▸ REQUIREMENT
Copy exactly, and only, the lines from the line containing "പത്മപത്രായതാക്ഷീം" through the last line of the records below, both included, and leave out any pictures.
--- --- ---
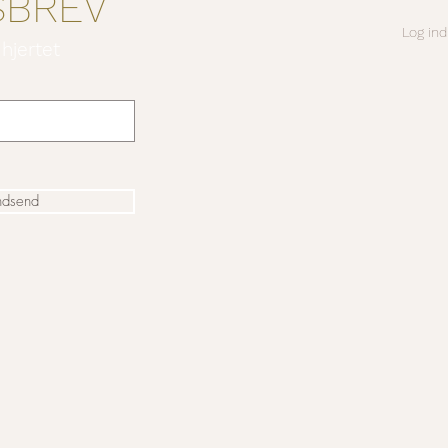
SBREV
Log ind
 hjertet
ndsend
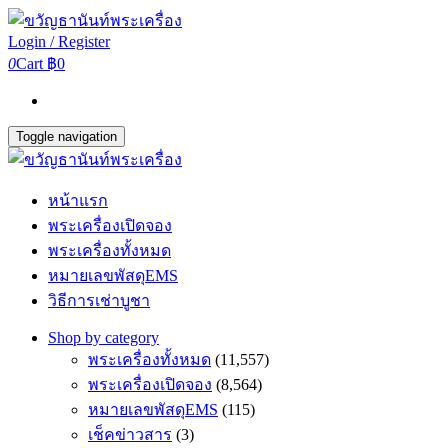
Login / Register
0
Cart
฿0
Toggle navigation
หน้าแรก
พระเครื่องเปิดจอง
พระเครื่องทั้งหมด
หมายเลขพัสดุEMS
วิธีการเช่าบูชา
Shop by category
พระเครื่องทั้งหมด
(11,557)
พระเครื่องเปิดจอง
(8,564)
หมายเลขพัสดุEMS
(115)
เช็คข่าวสาร
(3)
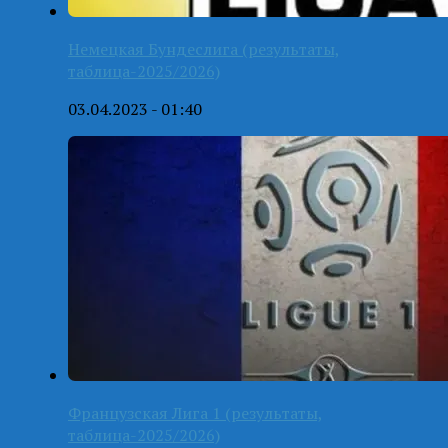
Немецкая Бундеслига (результаты,
таблица-2025/2026)
03.04.2023 - 01:40
Французская Лига 1 (результаты,
таблица-2025/2026)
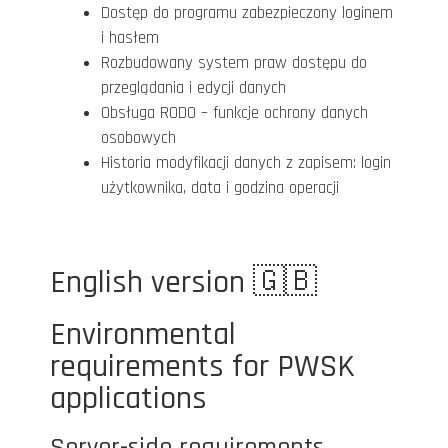
Dostęp do programu zabezpieczony loginem
i hasłem
Rozbudowany system praw dostępu do
przeglądania i edycji danych
Obsługa RODO – funkcje ochrony danych
osobowych
Historia modyfikacji danych z zapisem: login
użytkownika, data i godzina operacji
English version 🇬🇧
Environmental
requirements for PWSK
applications
Server-side requirements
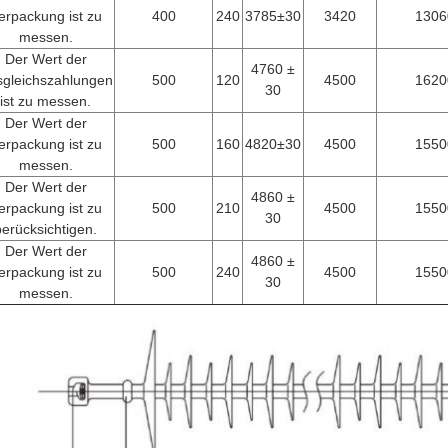
erpackung ist zu
400
240
3785±30
3420
1306
messen.
Der Wert der
4760 ±
gleichszahlungen
500
120
4500
1620
30
ist zu messen.
Der Wert der
erpackung ist zu
500
160
4820±30
4500
1550
messen.
Der Wert der
4860 ±
erpackung ist zu
500
210
4500
1550
30
berücksichtigen.
Der Wert der
4860 ±
erpackung ist zu
500
240
4500
1550
30
messen.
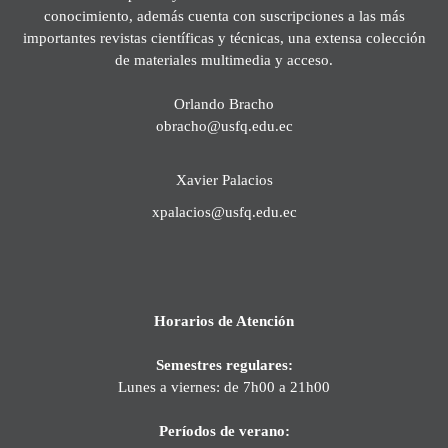
conocimiento, además cuenta con suscripciones a las más
importantes revistas científicas y técnicas, una extensa colección
de materiales multimedia y acceso.
Orlando Bracho
obracho@usfq.edu.ec
Xavier Palacios
xpalacios@usfq.edu.ec
Horarios de Atención
Semestres regulares:
Lunes a viernes: de 7h00 a 21h00
Períodos de verano:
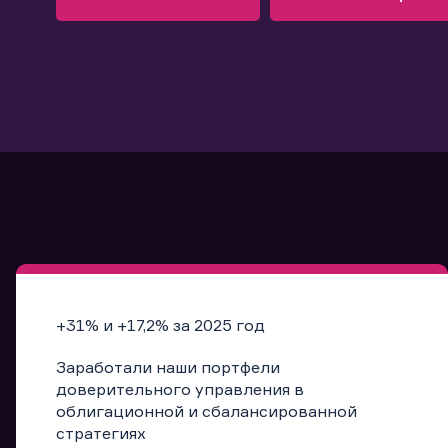
Узнать больше
Запись в офис
Подробнее
Запись в офис
+31% и +17,2% за 2025 год
Заработали наши портфели
доверительного управления в
облигационной и сбалансированной
стратегиях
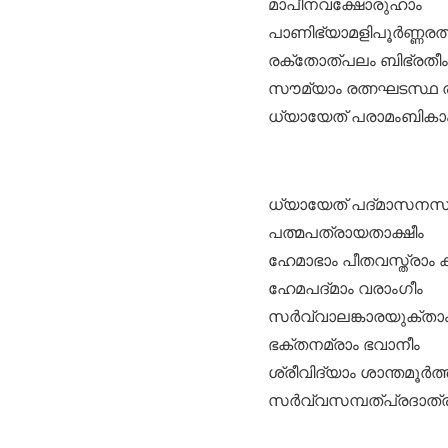
മാപീനവക്ഷോരുഹാം
പാണിഭ്യാമളിപൂർണ്ണര
രക്തോത്പലം ബിഭ്രതീം
സൗമ്യാം രത്നഘടസ്ഥ
ധ്യായേത് പരാമംബികാം
ധ്യായേത് പദ്മാസനസ
പത്മപത്രായതാക്ഷീം
ഹേമാഭാം പീതവസ്ത്രാ
ഹേമപദ്മാം വരാംഗീം
സർവ്വാലങ്കാരയുക്ത
ഭക്തനമ്രാം ഭവാനീം
ശ്രീവിദ്യാം ശാന്തമൂ
സർവ്വസമ്പത്പ്രദാത്രീ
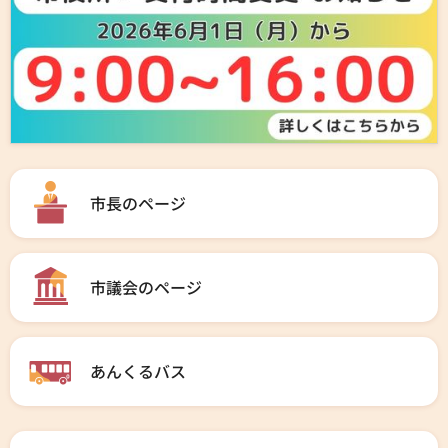
市長のページ
市議会のページ
あんくるバス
--- --- ---
▸ EXERCISE SOLUTION
പത്മപത്രായതാക്ഷീം
ഹേമാഭാം പീതവസ്ത്രാ
ഹേമപദ്മാം വരാംഗീം
സർവ്വാലങ്കാരയുക്ത
ഭക്തനമ്രാം ഭവാനീം
ശ്രീവിദ്യാം ശാന്തമൂ
സർവ്വസമ്പത്പ്രദാത്രീ
市長のページ
市議会のページ
あんくるバス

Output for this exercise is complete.